For the new analysis, researchers examined three randomized clinical trials with a total of 2196 participants. The most extensive trial, the TOGETHER STUDY  in Brazil (n = 1497), focused on an unusual outcome: It linked the drug to a 32% reduction in relative risk of patients with COVID-19 being hospitalized in an emergency room for fewer than 6 hours or transferred to a tertiary hospital due to the disease.

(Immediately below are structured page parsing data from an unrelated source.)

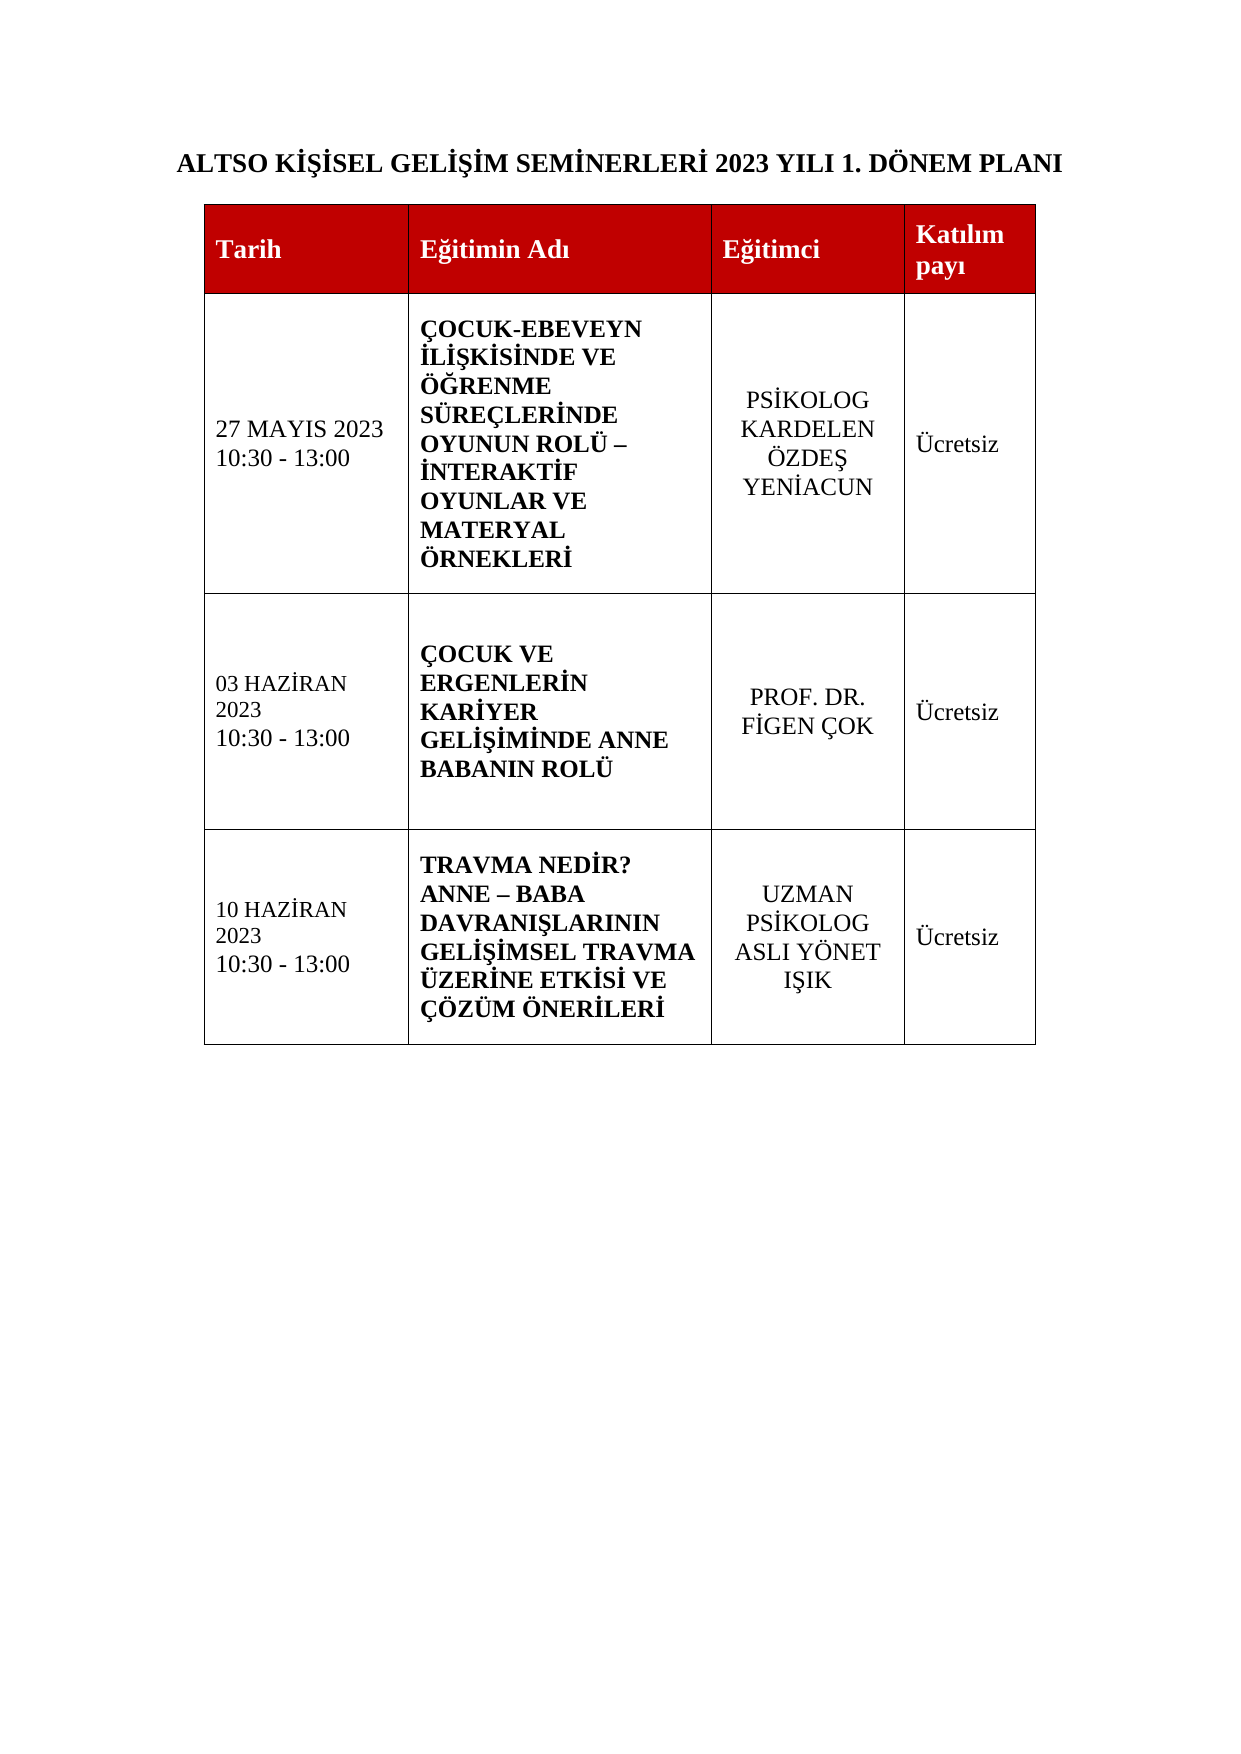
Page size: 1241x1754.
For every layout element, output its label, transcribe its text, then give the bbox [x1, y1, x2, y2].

table_cell 27 MAYIS 2023 10:30 - 13:00 [205, 294, 408, 592]
table_cell Ücretsiz [905, 294, 1035, 592]
table_header Tarih [205, 205, 408, 293]
table_cell PROF. DR. FİGEN ÇOK [712, 594, 904, 828]
table_cell ÇOCUK-EBEVEYN İLİŞKİSİNDE VE ÖĞRENME SÜREÇLERİNDE OYUNUN ROLÜ – İNTERAKTİF OYUNLAR VE MATERYAL ÖRNEKLERİ [409, 294, 711, 592]
table_cell UZMAN PSİKOLOG ASLI YÖNET IŞIK [712, 830, 904, 1044]
table_cell 10 HAZİRAN 2023 10:30 - 13:00 [205, 830, 408, 1044]
text ALTSO KİŞİSEL GELİŞİM SEMİNERLERİ 2023 YILI 1. DÖNEM PLANI [148, 148, 1093, 179]
table_cell Ücretsiz [905, 830, 1035, 1044]
table_header Eğitimci [712, 205, 904, 293]
table_cell ÇOCUK VE ERGENLERİN KARİYER GELİŞİMİNDE ANNE BABANIN ROLÜ [409, 594, 711, 828]
table_header Eğitimin Adı [409, 205, 711, 293]
table_cell 03 HAZİRAN 2023 10:30 - 13:00 [205, 594, 408, 828]
table_cell PSİKOLOG KARDELEN ÖZDEŞ YENİACUN [712, 294, 904, 592]
table_cell Ücretsiz [905, 594, 1035, 828]
table_header Katılım payı [905, 205, 1035, 293]
table_cell TRAVMA NEDİR? ANNE – BABA DAVRANIŞLARININ GELİŞİMSEL TRAVMA ÜZERİNE ETKİSİ VE ÇÖZÜM ÖNERİLERİ [409, 830, 711, 1044]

Another study, the STOP COVID 2 TRIAL in the United States and Canada (N = 547), was stopped because too few patients could be recruited to provide useful results. The initial phase of this trial, STOP COVID 1 (n = 152), was also included in the analysis.

All participants in the three studies were unvaccinated. Their median age was 46-50 years, 55%-72% were women, and 44%-56% were obese. Most were multiracial due to the high number of participants from Brazil.

“In the Bayesian analyses, the pooled risk ratio in favor of fluvoxamine was 0.78 (95% CI, 0.58 – 1.08) for the weakly neutral prior and 0.73 (95% CI, 0.53 – 1.01) for the moderately optimistic prior,” the researchers reported, referring to a reduction in risk of hospitalization. “In the frequentist meta-analysis, the pooled risk ratio in favor of fluvoxamine was 0.75 (95% CI, 0.58 – 0.97; I2 , 0.2%).”